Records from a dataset
=-=-=
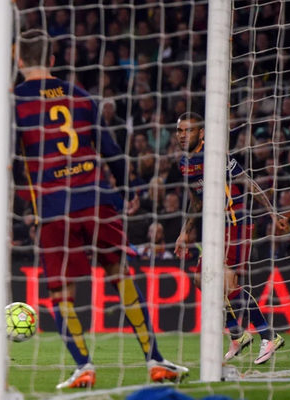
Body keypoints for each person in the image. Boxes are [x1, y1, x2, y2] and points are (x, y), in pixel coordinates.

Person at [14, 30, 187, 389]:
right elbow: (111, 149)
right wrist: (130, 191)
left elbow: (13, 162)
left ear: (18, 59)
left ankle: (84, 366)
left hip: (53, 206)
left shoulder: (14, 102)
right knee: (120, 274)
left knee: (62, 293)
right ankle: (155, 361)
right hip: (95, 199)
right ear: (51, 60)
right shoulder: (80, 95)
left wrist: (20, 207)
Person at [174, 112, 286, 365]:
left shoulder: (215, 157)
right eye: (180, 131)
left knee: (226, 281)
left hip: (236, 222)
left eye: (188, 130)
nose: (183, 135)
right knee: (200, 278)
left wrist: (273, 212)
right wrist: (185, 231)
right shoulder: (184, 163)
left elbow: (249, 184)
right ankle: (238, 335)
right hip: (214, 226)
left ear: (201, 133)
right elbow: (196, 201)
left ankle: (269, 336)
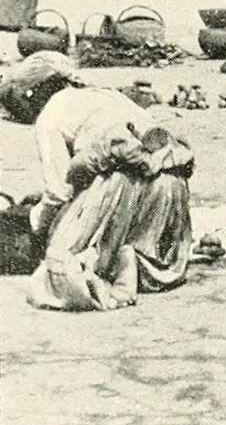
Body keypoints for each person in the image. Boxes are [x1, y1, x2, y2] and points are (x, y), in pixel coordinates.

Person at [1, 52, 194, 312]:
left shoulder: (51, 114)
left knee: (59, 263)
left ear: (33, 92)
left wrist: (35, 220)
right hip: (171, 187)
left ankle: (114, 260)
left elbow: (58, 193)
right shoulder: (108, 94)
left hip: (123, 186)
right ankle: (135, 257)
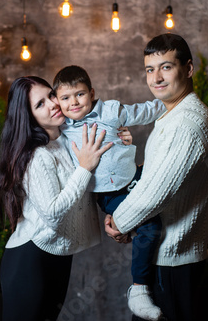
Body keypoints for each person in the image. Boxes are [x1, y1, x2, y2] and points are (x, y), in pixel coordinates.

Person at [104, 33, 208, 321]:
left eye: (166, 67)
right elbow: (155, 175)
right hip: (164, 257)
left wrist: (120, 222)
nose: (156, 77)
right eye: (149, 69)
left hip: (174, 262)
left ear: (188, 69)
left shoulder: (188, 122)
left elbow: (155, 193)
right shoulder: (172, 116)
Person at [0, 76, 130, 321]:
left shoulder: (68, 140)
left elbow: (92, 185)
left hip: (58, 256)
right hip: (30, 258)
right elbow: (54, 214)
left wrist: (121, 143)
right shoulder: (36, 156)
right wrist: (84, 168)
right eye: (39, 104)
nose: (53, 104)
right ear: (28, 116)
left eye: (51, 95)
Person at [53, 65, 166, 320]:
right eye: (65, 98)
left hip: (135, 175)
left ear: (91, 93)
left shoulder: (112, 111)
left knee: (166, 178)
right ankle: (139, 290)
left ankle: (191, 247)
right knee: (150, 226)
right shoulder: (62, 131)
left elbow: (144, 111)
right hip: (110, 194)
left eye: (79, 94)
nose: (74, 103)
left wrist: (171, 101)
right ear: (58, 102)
=-=-=
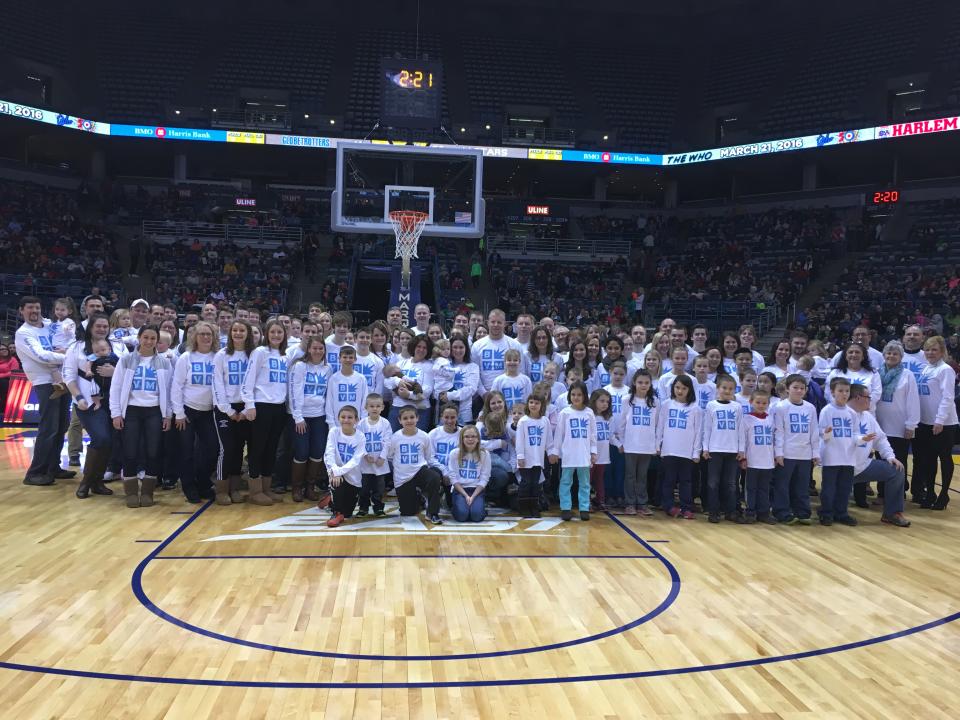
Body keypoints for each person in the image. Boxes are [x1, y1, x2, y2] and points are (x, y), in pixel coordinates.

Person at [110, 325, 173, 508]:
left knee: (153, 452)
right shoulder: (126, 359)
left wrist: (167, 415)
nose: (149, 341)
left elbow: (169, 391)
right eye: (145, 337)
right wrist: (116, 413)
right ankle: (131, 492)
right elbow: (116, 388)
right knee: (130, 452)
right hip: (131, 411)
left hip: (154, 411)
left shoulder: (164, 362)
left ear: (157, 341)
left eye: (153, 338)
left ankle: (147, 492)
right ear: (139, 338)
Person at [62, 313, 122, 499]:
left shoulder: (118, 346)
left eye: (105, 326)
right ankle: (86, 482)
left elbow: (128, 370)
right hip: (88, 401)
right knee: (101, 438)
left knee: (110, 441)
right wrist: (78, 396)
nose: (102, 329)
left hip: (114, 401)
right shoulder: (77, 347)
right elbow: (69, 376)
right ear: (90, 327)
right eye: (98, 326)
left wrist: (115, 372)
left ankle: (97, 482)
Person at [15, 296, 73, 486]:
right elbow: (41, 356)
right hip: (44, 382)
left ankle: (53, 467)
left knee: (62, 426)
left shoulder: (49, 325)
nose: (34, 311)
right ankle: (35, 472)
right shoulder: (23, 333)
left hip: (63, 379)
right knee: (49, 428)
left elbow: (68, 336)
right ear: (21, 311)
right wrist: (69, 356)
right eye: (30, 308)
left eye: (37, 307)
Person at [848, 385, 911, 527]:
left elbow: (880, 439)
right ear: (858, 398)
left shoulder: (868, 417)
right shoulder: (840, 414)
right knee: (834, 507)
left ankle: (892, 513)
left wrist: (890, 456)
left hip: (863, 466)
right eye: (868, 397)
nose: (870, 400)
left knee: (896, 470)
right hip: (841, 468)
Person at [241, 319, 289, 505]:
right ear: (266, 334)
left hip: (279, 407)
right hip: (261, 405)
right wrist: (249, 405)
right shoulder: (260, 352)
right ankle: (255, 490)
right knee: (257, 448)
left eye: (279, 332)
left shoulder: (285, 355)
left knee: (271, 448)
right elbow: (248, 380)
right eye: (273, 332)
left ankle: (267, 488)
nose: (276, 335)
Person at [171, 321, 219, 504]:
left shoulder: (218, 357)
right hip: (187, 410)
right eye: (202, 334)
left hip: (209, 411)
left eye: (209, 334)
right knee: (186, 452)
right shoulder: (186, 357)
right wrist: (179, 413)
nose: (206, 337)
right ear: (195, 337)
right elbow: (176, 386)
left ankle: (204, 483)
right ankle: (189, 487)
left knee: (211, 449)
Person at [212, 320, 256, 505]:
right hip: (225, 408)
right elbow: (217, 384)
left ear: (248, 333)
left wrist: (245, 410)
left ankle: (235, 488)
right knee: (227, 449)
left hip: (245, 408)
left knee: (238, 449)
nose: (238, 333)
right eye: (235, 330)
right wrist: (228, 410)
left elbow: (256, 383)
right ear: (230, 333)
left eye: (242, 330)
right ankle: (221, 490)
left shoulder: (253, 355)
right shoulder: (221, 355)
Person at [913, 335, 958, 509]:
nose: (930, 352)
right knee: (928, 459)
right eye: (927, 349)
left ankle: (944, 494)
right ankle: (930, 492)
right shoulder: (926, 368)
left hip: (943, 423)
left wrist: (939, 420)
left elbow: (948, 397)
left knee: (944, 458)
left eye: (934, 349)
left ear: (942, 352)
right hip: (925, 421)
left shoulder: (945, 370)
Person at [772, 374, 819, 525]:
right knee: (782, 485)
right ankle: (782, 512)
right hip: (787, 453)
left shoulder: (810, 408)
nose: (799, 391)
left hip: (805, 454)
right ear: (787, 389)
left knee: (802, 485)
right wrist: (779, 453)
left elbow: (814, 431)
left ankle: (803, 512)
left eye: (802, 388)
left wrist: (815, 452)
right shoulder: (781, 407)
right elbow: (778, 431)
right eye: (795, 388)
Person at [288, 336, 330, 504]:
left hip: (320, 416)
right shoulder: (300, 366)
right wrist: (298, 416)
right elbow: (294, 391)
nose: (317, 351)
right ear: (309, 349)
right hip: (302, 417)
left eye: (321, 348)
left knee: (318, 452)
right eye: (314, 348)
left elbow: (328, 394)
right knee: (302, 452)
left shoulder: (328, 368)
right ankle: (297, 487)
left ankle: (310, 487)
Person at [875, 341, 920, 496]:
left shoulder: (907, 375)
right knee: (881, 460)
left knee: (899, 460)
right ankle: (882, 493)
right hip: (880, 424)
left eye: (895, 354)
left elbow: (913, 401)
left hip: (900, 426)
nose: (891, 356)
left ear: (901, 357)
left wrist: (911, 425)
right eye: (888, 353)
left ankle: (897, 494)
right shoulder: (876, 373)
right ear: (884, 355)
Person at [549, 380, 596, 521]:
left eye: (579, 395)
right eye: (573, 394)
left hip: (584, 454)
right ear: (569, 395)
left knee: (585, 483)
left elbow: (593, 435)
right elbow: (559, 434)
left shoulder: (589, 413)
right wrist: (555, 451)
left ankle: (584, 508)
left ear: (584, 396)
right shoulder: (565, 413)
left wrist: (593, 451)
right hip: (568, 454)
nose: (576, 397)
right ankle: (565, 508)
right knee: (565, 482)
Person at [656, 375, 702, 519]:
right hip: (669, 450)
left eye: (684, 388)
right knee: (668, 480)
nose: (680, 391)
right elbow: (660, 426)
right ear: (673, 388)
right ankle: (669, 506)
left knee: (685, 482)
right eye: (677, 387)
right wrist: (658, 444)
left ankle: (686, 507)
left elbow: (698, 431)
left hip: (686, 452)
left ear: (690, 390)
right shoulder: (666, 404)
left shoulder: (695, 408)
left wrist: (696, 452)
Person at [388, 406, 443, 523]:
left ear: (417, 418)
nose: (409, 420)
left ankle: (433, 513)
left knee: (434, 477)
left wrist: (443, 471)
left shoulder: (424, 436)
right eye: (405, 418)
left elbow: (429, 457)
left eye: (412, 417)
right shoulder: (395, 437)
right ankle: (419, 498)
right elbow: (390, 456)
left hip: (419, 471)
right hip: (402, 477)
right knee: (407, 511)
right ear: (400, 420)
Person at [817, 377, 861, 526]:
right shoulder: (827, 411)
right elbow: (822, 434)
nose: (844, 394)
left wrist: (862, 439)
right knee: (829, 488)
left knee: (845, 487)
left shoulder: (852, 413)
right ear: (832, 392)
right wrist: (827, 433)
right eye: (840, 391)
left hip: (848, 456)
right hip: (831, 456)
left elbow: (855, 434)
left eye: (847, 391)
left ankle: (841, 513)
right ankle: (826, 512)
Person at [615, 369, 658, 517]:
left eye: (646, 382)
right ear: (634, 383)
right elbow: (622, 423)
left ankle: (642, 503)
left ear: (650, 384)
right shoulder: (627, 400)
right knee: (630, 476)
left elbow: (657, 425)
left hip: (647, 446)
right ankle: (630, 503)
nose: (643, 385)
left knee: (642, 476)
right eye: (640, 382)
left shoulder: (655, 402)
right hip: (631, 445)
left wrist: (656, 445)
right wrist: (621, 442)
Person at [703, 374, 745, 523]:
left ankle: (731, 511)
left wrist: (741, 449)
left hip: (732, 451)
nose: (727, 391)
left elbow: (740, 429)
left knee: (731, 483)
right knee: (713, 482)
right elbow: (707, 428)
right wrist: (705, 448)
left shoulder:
=-=-=
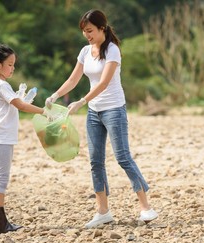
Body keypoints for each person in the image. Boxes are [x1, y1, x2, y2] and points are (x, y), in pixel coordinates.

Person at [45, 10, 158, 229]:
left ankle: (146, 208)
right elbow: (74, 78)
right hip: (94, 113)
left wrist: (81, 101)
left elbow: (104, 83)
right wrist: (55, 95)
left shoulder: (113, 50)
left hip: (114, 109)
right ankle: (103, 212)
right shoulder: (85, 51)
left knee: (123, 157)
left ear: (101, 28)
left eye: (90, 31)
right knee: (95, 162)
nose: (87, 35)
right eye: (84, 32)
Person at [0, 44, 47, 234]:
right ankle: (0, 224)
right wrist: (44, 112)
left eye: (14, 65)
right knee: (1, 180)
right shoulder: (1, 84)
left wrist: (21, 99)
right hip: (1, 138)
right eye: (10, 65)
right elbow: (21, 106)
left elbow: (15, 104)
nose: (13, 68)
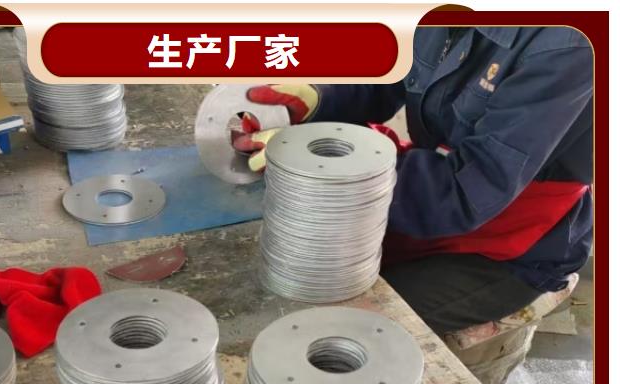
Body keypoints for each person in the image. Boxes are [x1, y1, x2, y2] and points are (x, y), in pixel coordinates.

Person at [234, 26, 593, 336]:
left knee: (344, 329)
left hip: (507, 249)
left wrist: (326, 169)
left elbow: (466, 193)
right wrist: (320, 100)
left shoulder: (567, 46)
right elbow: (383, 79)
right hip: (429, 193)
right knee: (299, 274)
=-=-=
EXERCISE: Scan the records above for the lines holding "left eye: (802, 388)" and "left ankle: (584, 508)". Transcribe those two and every line between them word for word, and no others.

SOLVED PROBLEM:
left eye: (802, 388)
left wrist: (815, 452)
right shoulder: (781, 407)
right elbow: (778, 431)
right eye: (795, 388)
Person at [288, 336, 330, 504]:
left hip: (320, 416)
right shoulder: (300, 366)
right wrist: (298, 416)
right elbow: (294, 391)
nose: (317, 351)
right ear: (309, 349)
right hip: (302, 417)
left eye: (321, 348)
left knee: (318, 452)
right eye: (314, 348)
left elbow: (328, 394)
right knee: (302, 452)
left shoulder: (328, 368)
right ankle: (297, 487)
left ankle: (310, 487)
Person at [875, 341, 920, 496]:
left shoulder: (907, 375)
right knee: (881, 460)
left knee: (899, 460)
right ankle: (882, 493)
right hip: (880, 424)
left eye: (895, 354)
left elbow: (913, 401)
left hip: (900, 426)
nose: (891, 356)
left ear: (901, 357)
left wrist: (911, 425)
right eye: (888, 353)
left ankle: (897, 494)
right shoulder: (876, 373)
right ear: (884, 355)
Person at [549, 380, 596, 521]:
left eye: (579, 395)
right eye: (573, 394)
left hip: (584, 454)
right ear: (569, 395)
left knee: (585, 483)
left elbow: (593, 435)
right elbow: (559, 434)
left shoulder: (589, 413)
right wrist: (555, 451)
left ankle: (584, 508)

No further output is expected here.